Your task:
For each line of the data below, copy it if it holds the word "evenodd".

The records:
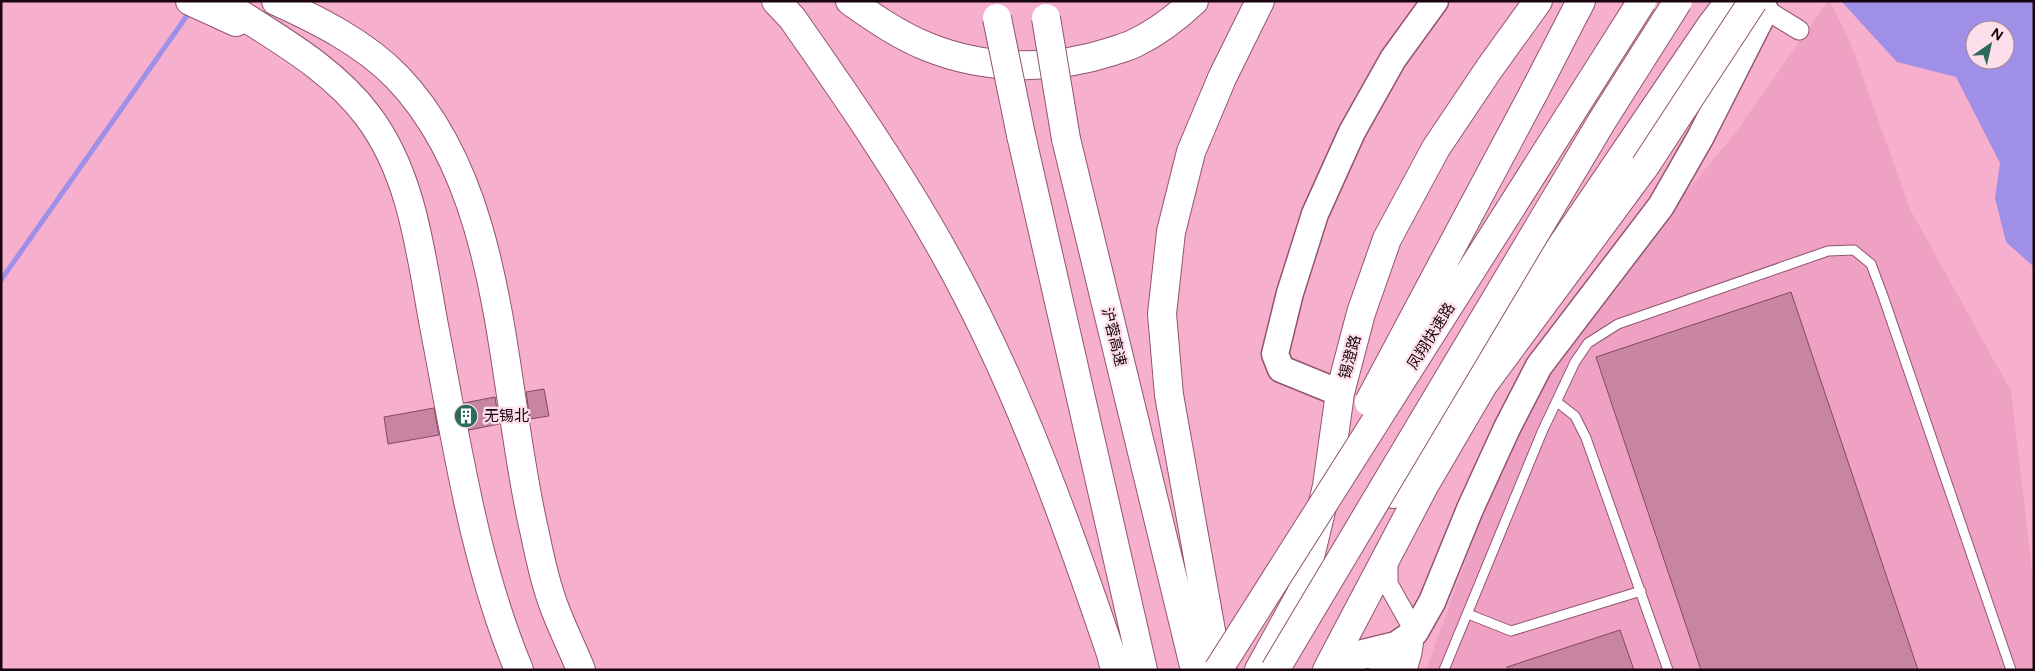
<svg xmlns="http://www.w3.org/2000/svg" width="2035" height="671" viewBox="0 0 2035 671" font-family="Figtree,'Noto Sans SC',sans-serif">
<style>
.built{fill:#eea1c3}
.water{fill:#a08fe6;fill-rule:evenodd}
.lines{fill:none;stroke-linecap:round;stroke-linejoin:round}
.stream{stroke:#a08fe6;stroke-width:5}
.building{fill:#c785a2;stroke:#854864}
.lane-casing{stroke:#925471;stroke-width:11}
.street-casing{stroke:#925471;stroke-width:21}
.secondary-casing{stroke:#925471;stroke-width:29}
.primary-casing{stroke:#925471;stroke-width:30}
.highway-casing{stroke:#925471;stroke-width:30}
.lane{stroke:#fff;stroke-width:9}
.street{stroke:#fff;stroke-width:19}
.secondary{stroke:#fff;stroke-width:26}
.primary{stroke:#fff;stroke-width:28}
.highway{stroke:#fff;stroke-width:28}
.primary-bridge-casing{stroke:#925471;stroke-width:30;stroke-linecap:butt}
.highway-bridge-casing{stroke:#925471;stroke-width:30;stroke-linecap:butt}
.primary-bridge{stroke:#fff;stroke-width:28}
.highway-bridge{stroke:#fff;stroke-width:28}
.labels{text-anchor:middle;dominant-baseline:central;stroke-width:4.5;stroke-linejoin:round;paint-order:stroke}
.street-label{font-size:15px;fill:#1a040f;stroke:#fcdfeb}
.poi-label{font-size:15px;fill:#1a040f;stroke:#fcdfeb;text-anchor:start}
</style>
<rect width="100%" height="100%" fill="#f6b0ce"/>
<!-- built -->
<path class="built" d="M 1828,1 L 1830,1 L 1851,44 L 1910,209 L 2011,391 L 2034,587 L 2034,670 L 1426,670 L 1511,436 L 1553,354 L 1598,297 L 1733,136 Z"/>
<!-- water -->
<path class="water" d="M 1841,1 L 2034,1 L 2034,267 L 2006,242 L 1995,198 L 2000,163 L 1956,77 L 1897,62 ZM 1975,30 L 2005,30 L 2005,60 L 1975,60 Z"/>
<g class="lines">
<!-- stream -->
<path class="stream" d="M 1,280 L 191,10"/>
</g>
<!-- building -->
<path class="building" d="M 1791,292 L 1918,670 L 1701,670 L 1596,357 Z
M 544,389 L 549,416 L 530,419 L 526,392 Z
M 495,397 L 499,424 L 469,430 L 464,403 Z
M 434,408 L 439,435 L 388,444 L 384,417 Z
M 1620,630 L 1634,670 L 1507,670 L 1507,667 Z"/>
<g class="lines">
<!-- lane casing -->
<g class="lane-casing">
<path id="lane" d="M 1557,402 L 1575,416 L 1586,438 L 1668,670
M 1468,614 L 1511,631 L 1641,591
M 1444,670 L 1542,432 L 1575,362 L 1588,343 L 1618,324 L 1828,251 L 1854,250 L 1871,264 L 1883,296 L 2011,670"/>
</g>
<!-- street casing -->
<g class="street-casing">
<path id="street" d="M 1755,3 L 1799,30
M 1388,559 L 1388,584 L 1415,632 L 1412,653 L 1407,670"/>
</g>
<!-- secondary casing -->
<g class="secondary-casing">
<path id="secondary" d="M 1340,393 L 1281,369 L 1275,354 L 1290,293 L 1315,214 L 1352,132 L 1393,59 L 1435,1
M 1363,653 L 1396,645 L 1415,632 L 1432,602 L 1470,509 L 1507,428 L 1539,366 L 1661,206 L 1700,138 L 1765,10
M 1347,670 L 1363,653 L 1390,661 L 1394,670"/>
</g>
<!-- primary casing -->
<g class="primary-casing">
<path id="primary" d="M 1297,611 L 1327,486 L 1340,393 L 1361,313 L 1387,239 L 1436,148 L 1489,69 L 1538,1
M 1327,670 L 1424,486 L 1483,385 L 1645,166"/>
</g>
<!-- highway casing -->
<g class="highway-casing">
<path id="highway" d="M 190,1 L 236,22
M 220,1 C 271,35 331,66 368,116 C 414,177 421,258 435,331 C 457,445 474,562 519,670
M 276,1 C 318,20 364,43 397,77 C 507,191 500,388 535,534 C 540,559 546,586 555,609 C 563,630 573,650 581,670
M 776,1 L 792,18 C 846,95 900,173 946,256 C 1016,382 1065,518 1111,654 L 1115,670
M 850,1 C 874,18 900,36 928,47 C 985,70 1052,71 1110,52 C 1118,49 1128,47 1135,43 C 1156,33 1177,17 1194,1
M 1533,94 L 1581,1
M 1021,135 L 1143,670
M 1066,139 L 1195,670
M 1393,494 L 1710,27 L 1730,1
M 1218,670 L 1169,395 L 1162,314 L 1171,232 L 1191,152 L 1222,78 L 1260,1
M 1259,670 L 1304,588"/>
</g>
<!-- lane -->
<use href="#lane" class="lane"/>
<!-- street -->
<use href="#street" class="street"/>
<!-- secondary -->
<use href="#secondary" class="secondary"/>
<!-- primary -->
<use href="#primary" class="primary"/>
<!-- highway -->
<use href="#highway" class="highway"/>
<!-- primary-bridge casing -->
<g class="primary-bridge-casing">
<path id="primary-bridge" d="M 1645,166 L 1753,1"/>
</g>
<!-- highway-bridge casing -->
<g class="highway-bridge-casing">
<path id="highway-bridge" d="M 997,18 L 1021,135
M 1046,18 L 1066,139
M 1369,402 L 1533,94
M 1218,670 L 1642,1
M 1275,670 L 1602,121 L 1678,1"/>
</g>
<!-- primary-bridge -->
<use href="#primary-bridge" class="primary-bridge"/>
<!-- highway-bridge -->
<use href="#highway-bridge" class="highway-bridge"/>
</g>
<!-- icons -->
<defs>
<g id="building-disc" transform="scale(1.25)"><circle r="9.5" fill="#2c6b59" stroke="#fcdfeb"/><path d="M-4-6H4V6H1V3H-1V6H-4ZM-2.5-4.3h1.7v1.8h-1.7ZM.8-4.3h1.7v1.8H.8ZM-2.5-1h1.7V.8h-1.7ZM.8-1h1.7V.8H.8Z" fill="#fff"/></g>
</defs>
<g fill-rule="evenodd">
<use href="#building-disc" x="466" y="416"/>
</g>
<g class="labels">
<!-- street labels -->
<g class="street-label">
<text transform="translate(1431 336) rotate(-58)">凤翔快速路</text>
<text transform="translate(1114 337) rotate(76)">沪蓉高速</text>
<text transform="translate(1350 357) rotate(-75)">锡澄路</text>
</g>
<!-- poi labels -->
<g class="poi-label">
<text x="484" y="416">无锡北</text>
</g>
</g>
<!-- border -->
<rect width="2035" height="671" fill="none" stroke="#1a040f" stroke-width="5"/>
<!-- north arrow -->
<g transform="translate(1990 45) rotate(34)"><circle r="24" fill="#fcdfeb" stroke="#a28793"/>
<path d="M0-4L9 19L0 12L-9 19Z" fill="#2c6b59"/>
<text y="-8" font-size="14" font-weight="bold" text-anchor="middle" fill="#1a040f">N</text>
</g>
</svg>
--
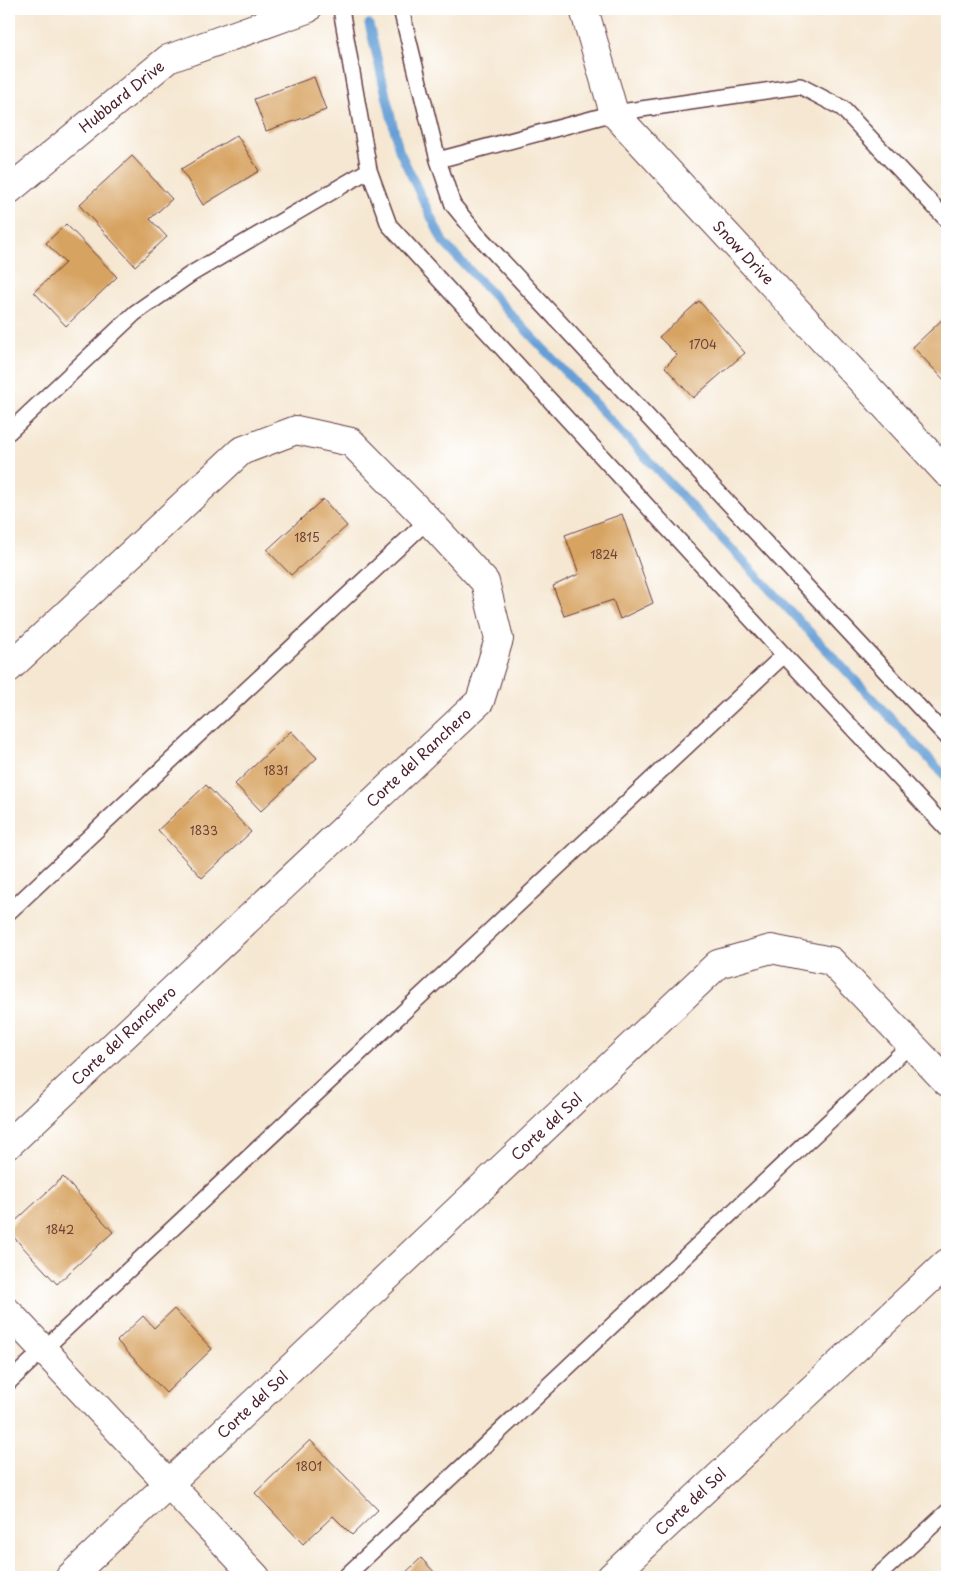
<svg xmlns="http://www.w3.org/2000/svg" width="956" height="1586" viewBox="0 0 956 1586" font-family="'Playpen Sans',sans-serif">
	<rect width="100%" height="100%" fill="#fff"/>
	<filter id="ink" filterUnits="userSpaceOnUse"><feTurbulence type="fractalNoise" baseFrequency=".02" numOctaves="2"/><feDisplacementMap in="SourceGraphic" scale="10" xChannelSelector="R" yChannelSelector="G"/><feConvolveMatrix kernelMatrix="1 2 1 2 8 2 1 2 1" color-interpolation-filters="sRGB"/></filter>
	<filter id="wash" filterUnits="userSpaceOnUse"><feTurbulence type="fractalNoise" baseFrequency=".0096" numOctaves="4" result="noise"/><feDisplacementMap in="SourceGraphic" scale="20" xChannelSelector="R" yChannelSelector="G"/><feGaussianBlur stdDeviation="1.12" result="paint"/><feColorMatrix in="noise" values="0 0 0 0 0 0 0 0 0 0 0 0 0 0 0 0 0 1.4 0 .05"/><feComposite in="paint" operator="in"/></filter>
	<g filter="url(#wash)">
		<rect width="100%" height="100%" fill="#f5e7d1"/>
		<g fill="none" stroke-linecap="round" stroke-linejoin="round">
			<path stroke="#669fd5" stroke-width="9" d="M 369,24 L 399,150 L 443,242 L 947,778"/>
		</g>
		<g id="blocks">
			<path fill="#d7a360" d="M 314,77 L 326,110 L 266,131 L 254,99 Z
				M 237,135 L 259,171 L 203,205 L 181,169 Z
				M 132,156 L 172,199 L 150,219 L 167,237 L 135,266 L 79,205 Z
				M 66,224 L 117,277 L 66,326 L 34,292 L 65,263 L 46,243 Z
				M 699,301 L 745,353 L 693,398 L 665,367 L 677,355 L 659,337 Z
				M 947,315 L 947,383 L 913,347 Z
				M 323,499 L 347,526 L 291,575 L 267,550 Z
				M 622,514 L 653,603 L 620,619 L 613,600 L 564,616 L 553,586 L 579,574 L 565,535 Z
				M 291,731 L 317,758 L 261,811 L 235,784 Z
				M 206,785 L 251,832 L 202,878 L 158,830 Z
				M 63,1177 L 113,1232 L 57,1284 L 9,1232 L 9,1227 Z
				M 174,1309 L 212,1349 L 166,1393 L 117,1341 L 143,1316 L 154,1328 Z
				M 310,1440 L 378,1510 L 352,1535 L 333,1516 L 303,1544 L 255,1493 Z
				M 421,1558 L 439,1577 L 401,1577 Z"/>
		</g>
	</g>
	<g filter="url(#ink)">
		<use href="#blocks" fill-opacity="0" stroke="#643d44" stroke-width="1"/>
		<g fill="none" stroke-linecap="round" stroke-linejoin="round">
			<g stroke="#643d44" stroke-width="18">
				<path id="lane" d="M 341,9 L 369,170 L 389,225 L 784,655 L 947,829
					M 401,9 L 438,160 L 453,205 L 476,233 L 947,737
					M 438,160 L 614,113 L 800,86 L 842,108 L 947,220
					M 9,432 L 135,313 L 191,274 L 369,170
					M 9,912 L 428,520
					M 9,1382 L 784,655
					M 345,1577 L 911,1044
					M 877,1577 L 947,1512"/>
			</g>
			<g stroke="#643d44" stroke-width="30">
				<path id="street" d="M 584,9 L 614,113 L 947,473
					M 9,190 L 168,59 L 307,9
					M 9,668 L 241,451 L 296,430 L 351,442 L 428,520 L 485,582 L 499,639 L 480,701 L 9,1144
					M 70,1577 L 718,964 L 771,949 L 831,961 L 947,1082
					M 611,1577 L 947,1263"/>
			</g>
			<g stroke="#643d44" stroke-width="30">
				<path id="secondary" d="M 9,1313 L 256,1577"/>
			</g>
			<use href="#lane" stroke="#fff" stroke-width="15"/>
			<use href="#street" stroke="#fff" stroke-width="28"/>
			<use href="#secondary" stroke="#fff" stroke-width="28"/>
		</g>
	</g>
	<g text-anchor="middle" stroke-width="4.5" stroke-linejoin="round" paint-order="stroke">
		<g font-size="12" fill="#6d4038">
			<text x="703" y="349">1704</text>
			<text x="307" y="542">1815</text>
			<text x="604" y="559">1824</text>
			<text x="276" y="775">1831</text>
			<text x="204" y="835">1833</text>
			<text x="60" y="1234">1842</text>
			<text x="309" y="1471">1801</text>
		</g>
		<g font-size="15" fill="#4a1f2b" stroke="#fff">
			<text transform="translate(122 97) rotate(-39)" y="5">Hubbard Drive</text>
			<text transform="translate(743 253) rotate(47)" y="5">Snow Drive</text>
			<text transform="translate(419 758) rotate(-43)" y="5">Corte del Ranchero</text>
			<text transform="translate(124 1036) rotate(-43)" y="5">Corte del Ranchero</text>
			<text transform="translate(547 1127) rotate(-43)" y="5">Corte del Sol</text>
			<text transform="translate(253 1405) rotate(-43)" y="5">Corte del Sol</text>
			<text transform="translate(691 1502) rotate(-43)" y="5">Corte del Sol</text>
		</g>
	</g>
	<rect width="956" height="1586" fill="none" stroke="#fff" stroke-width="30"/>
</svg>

Task output:
.water{fill:#a08fe6;fill-rule:evenodd}
<g fill-rule="evenodd">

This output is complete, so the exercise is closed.